Australian’s universal tax-funded health care system, Medicare, was introduced in 1984, and lasted until 1996, resulting in a sharp decline in private health insurance from 70% of the population in the 1950s to just 30% in 1998.
As the European Health Management Association pointed out “In essence the Medicare system was proving too good for the private sector, so the government subsidised the private sector to allow it to compete better with the public sector”.
Right wing Liberal governments tried to turn the tide, and brought in a 30% government-funded rebate for people taking out health insurance, initially costing $600m a year, and from 1997 imposed a penalty tax on high earners who failed to take private insurance.

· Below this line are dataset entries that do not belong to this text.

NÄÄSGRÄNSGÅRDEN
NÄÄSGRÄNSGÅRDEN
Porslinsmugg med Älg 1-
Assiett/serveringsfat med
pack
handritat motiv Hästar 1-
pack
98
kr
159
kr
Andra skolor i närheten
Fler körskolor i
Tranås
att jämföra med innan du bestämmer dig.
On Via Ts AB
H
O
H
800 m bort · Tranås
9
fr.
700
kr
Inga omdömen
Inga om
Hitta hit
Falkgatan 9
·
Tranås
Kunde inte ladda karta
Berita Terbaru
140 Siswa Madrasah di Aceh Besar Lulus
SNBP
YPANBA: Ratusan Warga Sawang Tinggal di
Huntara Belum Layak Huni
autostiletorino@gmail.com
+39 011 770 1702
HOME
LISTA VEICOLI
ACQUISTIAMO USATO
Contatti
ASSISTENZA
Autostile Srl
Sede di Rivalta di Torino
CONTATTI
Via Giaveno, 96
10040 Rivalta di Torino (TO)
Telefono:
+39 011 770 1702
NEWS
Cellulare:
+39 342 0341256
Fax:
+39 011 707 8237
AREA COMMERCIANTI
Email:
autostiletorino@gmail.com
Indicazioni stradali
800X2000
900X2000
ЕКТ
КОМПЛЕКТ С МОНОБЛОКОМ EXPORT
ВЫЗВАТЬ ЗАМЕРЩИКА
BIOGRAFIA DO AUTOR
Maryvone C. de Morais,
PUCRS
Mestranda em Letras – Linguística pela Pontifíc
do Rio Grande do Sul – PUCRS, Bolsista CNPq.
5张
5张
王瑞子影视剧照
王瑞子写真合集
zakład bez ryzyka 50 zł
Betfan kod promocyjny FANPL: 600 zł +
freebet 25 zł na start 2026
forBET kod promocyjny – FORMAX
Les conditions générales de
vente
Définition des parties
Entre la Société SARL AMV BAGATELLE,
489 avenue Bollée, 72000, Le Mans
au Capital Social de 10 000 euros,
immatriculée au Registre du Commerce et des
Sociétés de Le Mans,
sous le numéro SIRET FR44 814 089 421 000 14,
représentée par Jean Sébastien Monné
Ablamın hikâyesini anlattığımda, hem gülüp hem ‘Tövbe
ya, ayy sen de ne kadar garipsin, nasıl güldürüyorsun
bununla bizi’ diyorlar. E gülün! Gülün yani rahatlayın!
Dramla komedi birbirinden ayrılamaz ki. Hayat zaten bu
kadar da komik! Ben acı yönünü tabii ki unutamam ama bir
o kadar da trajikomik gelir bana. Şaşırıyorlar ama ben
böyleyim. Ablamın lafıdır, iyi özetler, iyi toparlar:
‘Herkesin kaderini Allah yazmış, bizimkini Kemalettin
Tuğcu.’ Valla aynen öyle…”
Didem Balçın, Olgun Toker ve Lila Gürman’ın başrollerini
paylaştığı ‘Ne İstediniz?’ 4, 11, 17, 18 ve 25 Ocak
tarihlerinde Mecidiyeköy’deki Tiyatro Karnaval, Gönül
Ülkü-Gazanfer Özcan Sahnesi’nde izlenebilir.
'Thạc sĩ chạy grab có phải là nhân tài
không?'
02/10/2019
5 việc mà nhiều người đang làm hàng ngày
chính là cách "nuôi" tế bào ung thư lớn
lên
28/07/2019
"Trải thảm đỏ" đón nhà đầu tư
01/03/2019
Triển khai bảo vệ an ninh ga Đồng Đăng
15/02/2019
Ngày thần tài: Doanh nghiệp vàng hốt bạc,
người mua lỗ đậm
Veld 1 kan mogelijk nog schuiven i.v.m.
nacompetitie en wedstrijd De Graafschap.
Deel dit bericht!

From 2000 this penalty was coupled with a surcharge of 2% on private insurance policies for every year above 30 a new higher-paid subscriber was aged when they took out a policy.
Since then the private sector has expanded, along with the public sector subsidy, despite the increased cost of private provision: one analyst argued that the $2.5 billion spent on subsidising private insurance could “open and operate an extra sixteen 500-bed hospitals.”
The latest calculations show that Australian taxpayers are subsidising private health insurers by $6 billion a year in government-funded rebates and another $3 billion a year on private medical services for patients. 60% of all surgical procedures are performed in private hospitals.
However premiums are arising faster than wages or inflation. And as a result people are dropping out of health insurance cover, especially younger and healthier people, leaving an increasingly older and less healthy pool of subscribers, which increases costs and pushes premium payments even higher.
Analyst Stephen Duckett of the Grattan Institute argues private health insurance is facing a “death spiral”, and “politicians need to rethink whether or to what extent taxpayers should continue to subsidise the industry.”
Duckett says “future reforms to PHI should be made based on a clear view of the desired role of private health care given that it functions alongside a universal publicly funded scheme, Medicare. To what extent is private hospital care a substitute for public hospital care? To what extent is it a complement to the public system?
“If the purpose of private health care is to complement the public system – providing services, facilities and amenity beyond those considered necessary for public funding – then the argument for public subsidy is weak.”
The Grattan Institute is not against private medicine, but has blamed “greedy” private sector doctors for “excessive” private hospital costs and “egregious” bills for specialist care, with some patients facing bills at more than twice the official Medicare Benefit Schedule fee. It notes private patients stay in hospital 9 per cent longer than public patients with similar conditions, and has put forward recommendations identifying $2 billion in possible savings a year, declaring if the changes are realised, it could “save private health care in Australia”.
Earlier this year more searching questions were asked on the value of private health insurance for older Australians after a 78-year old woman who was privately insured was told by private hospital in Hobart she was “too old” to be admitted and that it was “outside of [hospital] protocol” to treat her.
More than half of over 65s in Australia have private insurance. But ABC reports Erin Turner, the CEO of independent consumer advocacy group CHOICE Australia, who argues that in many cases, the public health system would be better equipped to suit patients’ needs.
“It’s particularly good in emergency scenarios and you have access to great quality doctors and trained professionals,” she said.